Endlich! Nach einer gefühlten Ewigkeit ist wieder ein zarter Hauch von Normalität eingekehrt, und die Wiener Philharmoniker konnten ihr Sommernachtskonzert vor Tausenden Menschen in Schönbrunn feiern. Das Fest für Frieden und Toleranz wurde auch von den gewittrigen Regenschauern im Vorfeld des Konzertes nicht getrübt.
Warum nur ein zarter Hauch? Weil abseits der Pandemie (der Eintritt war wie immer frei) auch dieses Konzert im Zeichen des Krieges zwischen Russland und der Ukraine stand, weil die Wiener Philharmoniker auch ein musikalisches Zeichen setzen wollten. Ein Zeichen für ein Miteinander, für ein vereintes Europa. Eben ein „Konzert für die Welt“, wie das Orchester vorab betonte.
Am Pult stand mit dem lettischen Stardirigenten Andris Nelsons ein Debütant in diesem Open-Air-Format; mit dem Franzosen Gautier Capuçon sorgte einer der besten Cellisten der Welt bei dem sehr anspruchsvollen „Konzert für Violoncello Nr. 1 in a-Moll“ von Camille Saint-Saëns für höchstmögliche Brillanz. Einfach ein Meister seines Fachs. Wie auch Nelsons und das Orchester ihren Beitrag grandios lieferten.
Los ging es nämlich mit Ludwig van Beethovens großartig musizierter dritter „Leonoren-Ouvertüre“, die gerade in Zeiten von Kriegen ein Symbol der Hoffnung und Menschlichkeit ist. Stichwort Krieg: Mit „Abschied“, einem Walzer in c-Moll, war mit Mykola Lysenko war auch ein ukrainischer Komponist vertreten, der Lette Arturs Maskats wiederum steuerte seinen feurigen „Tango“ bei.
Mit der Ouvertüre zu Gioacchino Rossinis Oper „La gazza ladra“ („Die diebische Elster“) war zudem italienischer Humor garantiert; für viel Schwung sorgte auch die „Rumänische Rhapsodie Nr. 1“ von George Enescu.
In böhmische Gefilde entführte danach Bedřich Smetana mit seiner Ouvertüre zu der Oper „Die verkaufte Braut“, ehe die Wiener Philharmoniker letztlich mit Antonin Dvořák zu einem „Slawischen Tanz“ baten.
Zugaben gab es selbstverständlich auch – etwa den Walzer „Wiener Blut“ von Johann Strauß. All dies wurde auch auf Tonträger und auf DVD dokumentiert.

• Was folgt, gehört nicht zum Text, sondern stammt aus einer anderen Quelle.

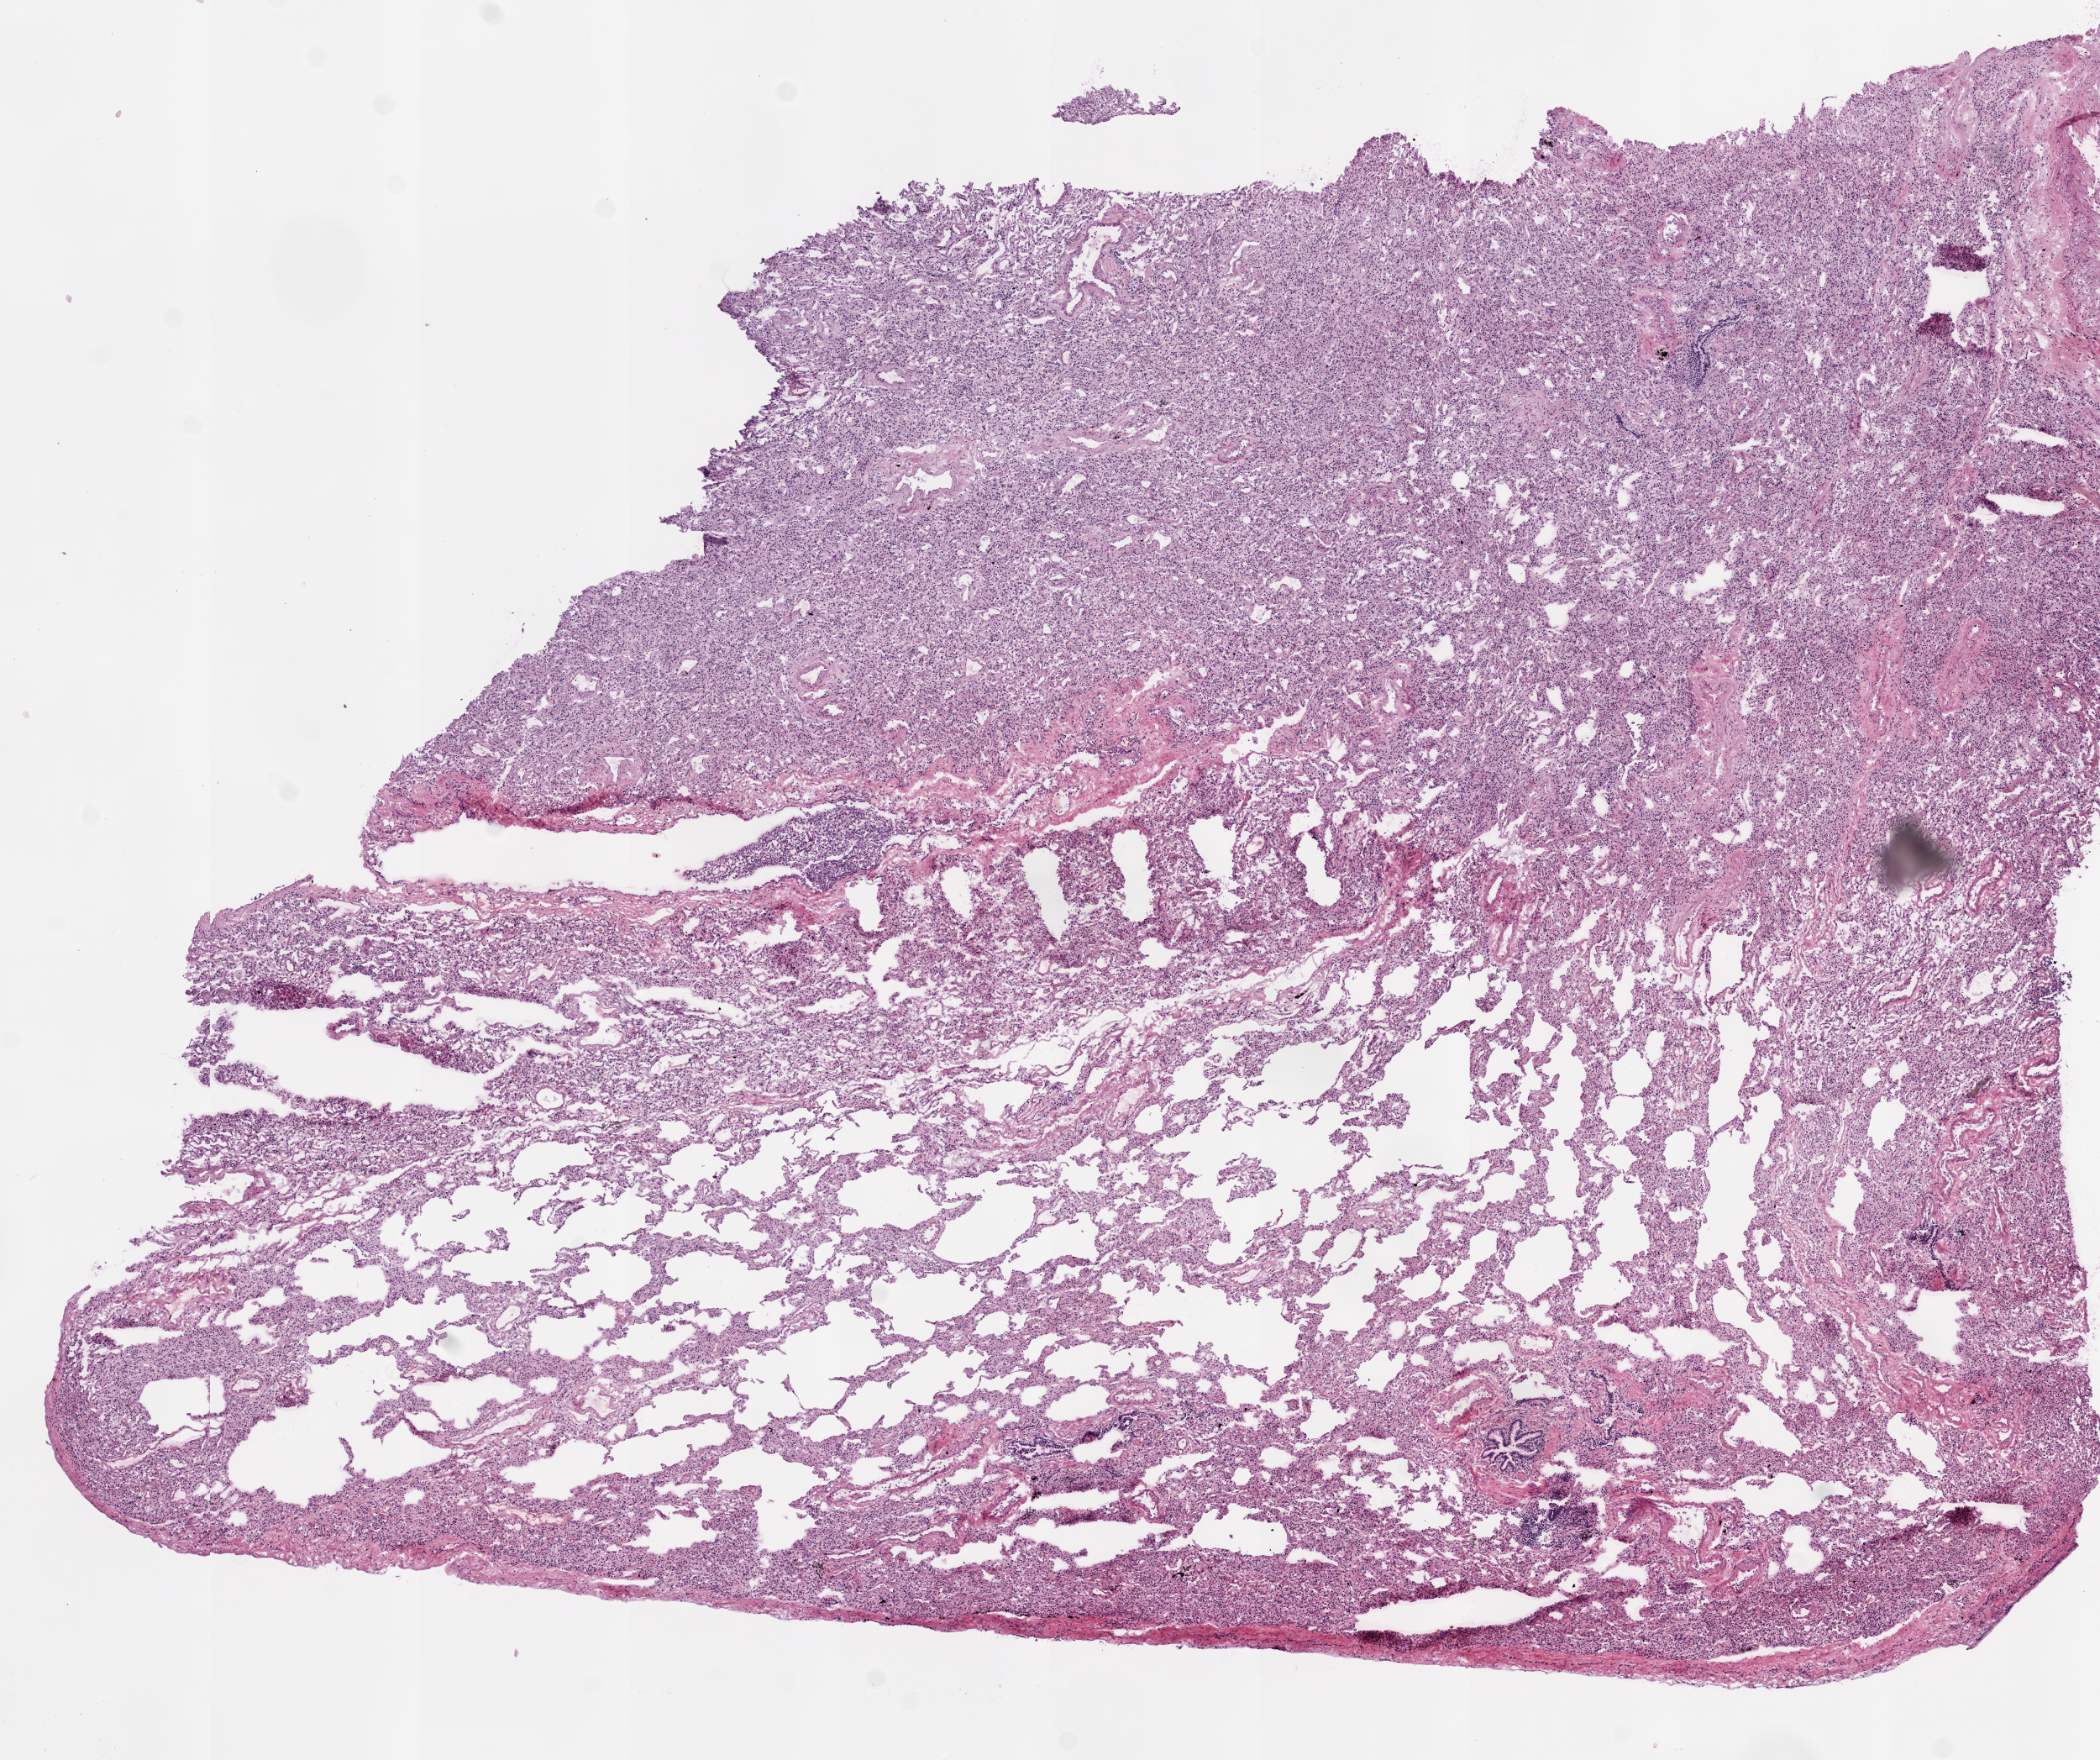
Digitized H&E tissue section (whole slide) — shown as a low-resolution overview of the whole scanned area (about 10.0 x 8.4 mm, from a 20x scan). Frozen section from the top of the tissue portion. Solid tissue normal (non-tumour tissue) sample from the lung. Patient: male, age at initial diagnosis 57 years.
This section: solid tissue normal (non-tumour) sample from the same patient. Patient diagnosis: Squamous cell carcinoma, NOS (lower lobe, lung).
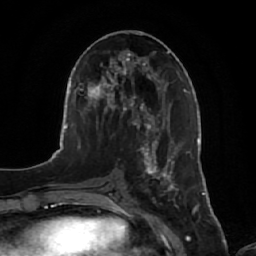
Breast MRI, one axial slice; position 29 of 64 along the scan axis; cropped to one breast; dynamic contrast-enhanced series, time point 2 of 7 at this slice position (early post-contrast); 1.5 T; TE 2.5 ms, TR 5.2 ms; 2.5 mm slice thickness; 256 × 256 image matrix, field of view 180 × 180 mm. Female patient.
Outlined on this slice (semi-automatic segmentation, software-assisted and operator-edited):
- enhancing-tissue mask used for the functional tumour volume (all voxels passing the contrast-enhancement thresholds inside the analysis volume; usually the tumour): bounding box [x1, y1, x2, y2] px = [141, 134, 188, 203]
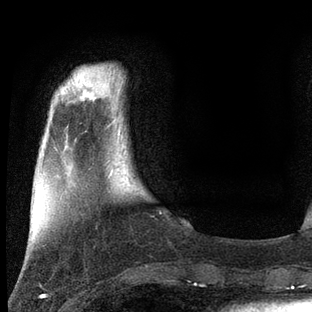
Breast MRI, one axial slice; position 15 of 80 along the scan axis; cropped to one breast; dynamic contrast-enhanced series, time point 2 of 7 at this slice position (early post-contrast); 3 T; TE 2.2 ms, TR 5.4 ms; 312 × 312 image matrix, field of view 183 × 183 mm. Female patient.
Structures marked on this image (semi-automatic segmentation, software-assisted and operator-edited):
- enhancing-tissue mask used for the functional tumour volume (all voxels passing the contrast-enhancement thresholds inside the analysis volume; usually the tumour): box from (x=108, y=168) to (x=113, y=178) px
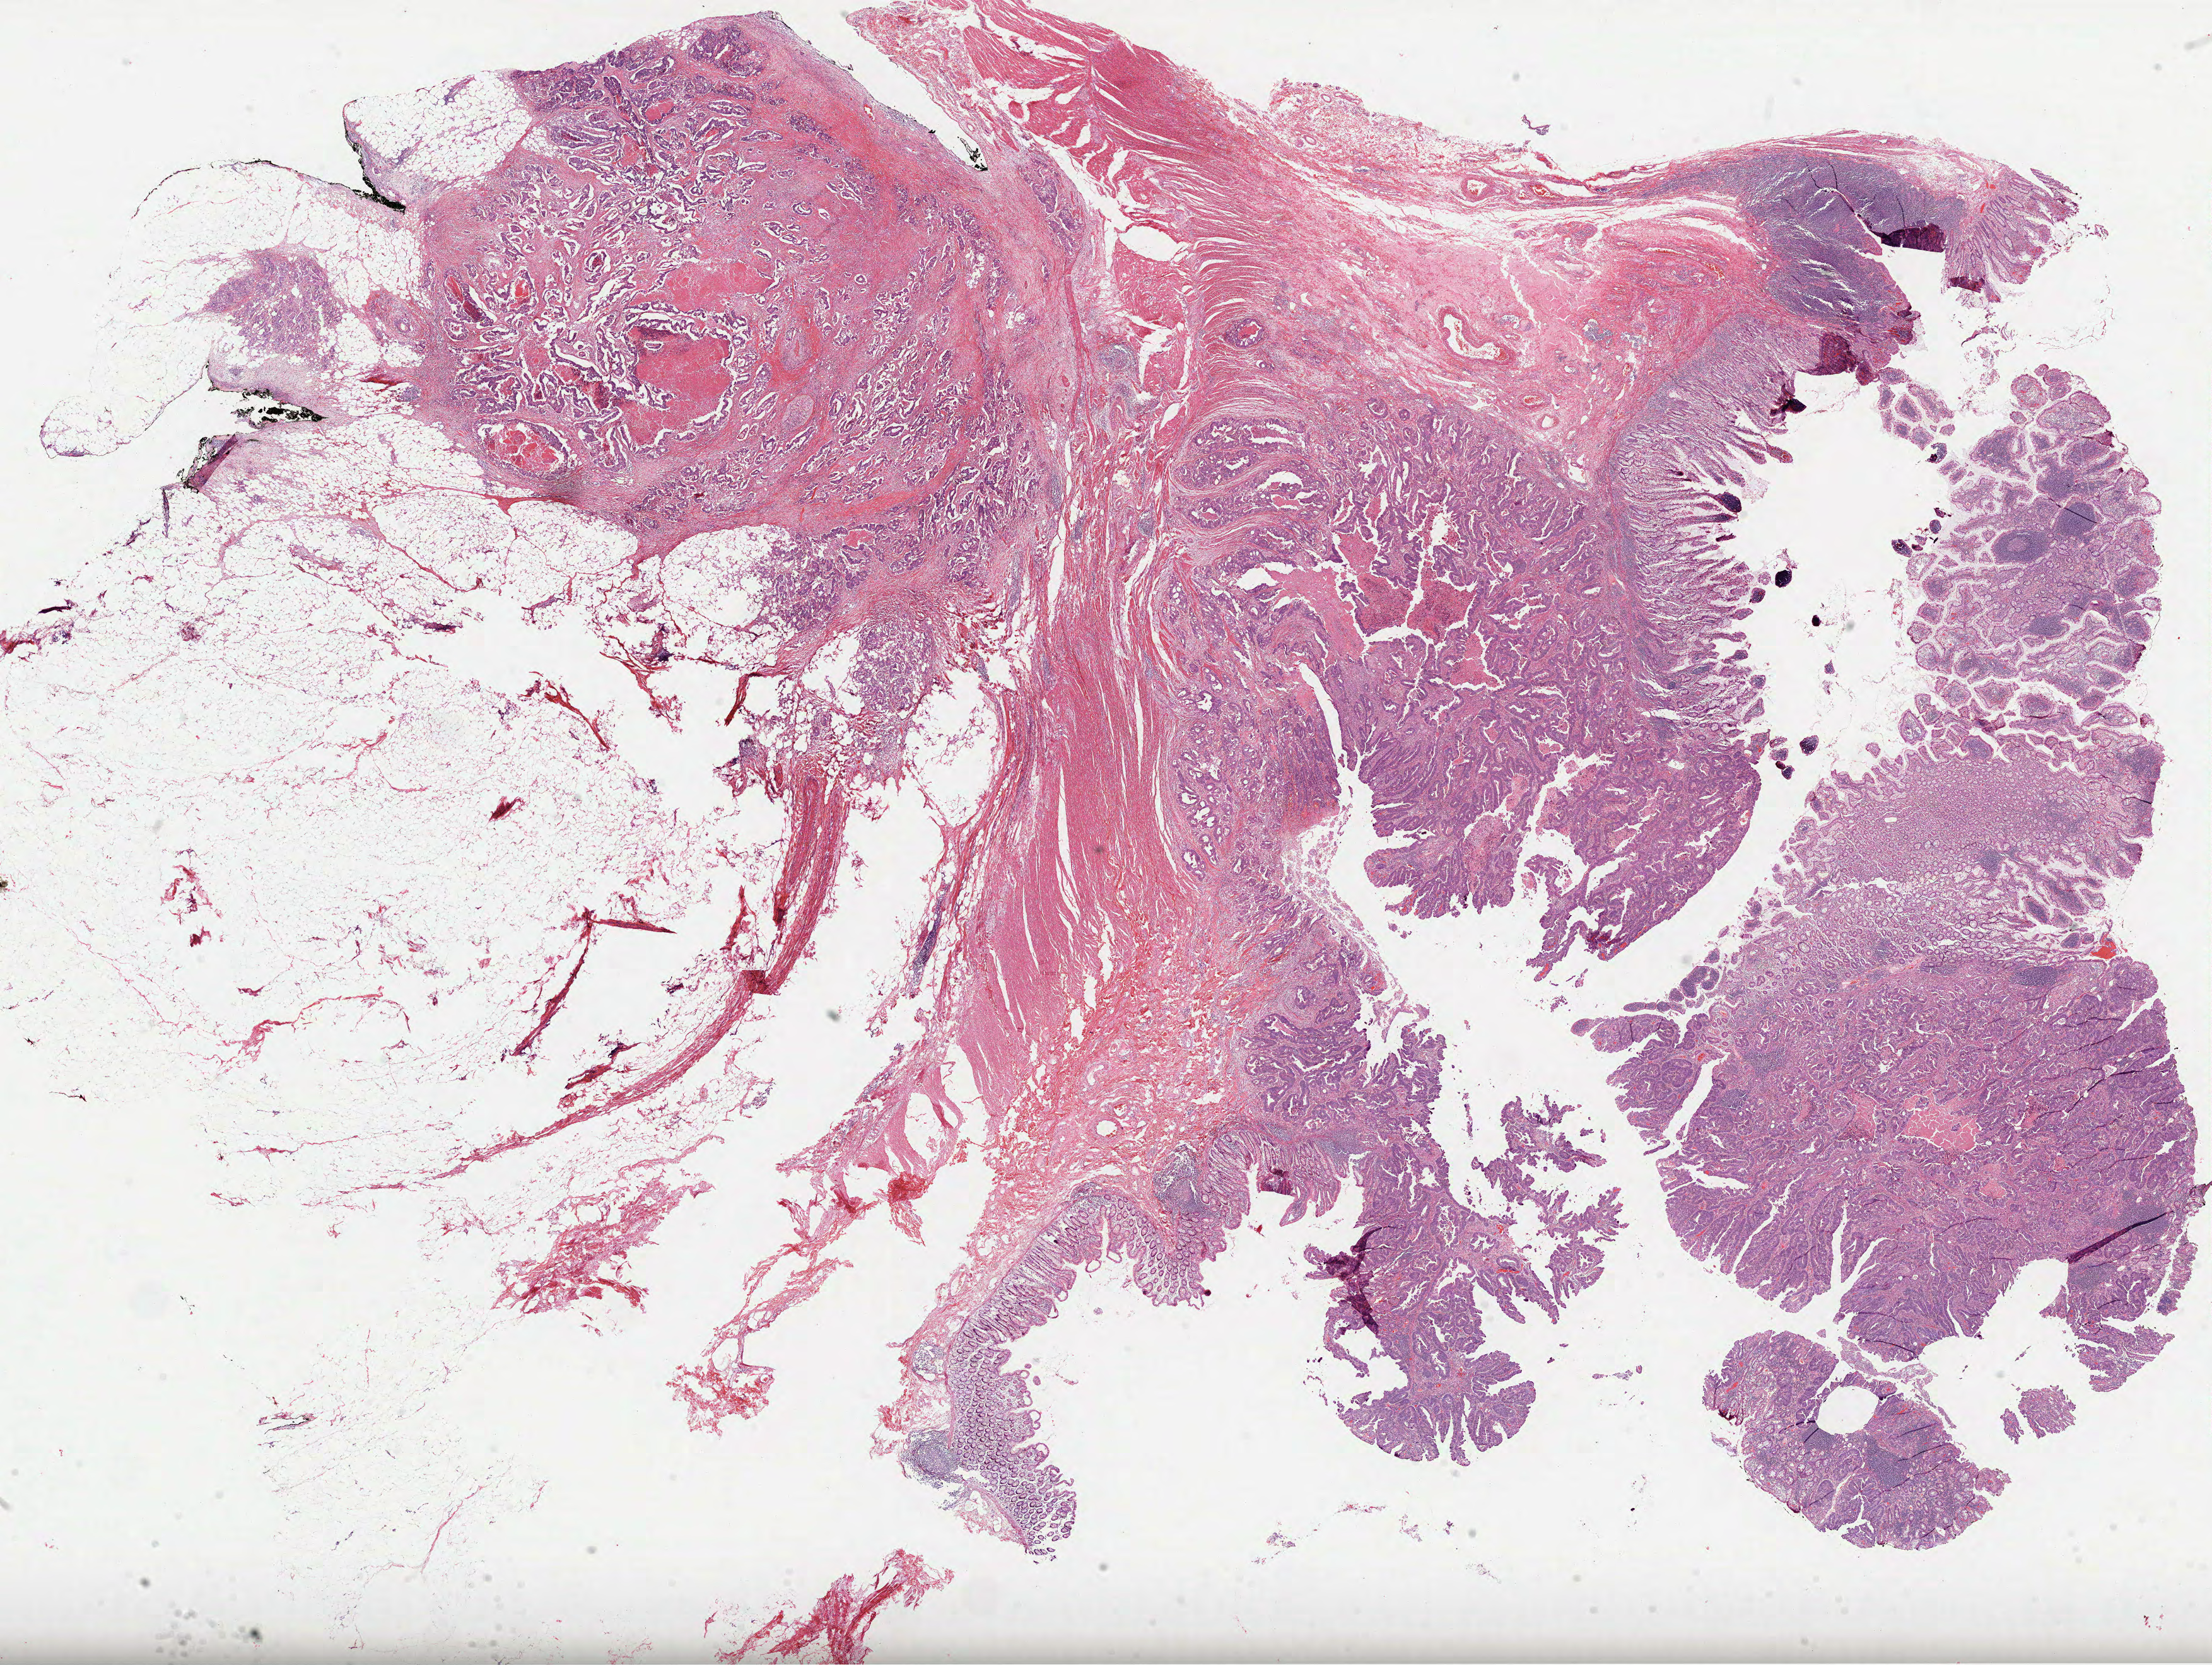
H&E-stained whole-slide image — low-resolution overview of the scanned area, about 28.3 x 21.3 mm (from a 40x scan). Formalin-fixed paraffin-embedded (FFPE) diagnostic section. Primary tumour sample from the colon. Patient: female, age at initial diagnosis 55 years.
- TNM: T3 N2 M1
- AJCC pathologic stage: IV
- histologic diagnosis: Adenocarcinoma, NOS (cecum)
- lymph nodes positive (case pathology): 6 of 36 examined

Das Publikum vor Ort in Schönbrunn (nur die Gloriettewiese war aus Sicherheitsgründen abgesperrt) und vor den Bildschirmen – der ORF war mit 16 Kameras live-zeitversetzt dabei – durfte endlich wieder jubeln und war von Beginn an in Partystimmung.
Rund 65.000 Freunde der klassischen Musik hatten sich laut Veranstalterangaben von den vorherigen Regengüssen nicht abschrecken lassen und den freien Eintritt zum Kulturgenuss genutzt. Das waren zwar weniger als im Rekordjahr 2018, als man 104.500 Gäste zählte - aber naturgemäß deutlich mehr als im Vorjahr, als man sich pandemiebedingt mit einer Höchstgrenze von 3.000 begnügen musste.
Übertragen wurde das Klassikevent traditionell wieder in ORF 2 zeitversetzt ab 21.20 Uhr und von 3sat ab 21.45 Uhr. In den Mediatheken lässt sich der europäische Reigen im Schlosspark also noch nachsehen.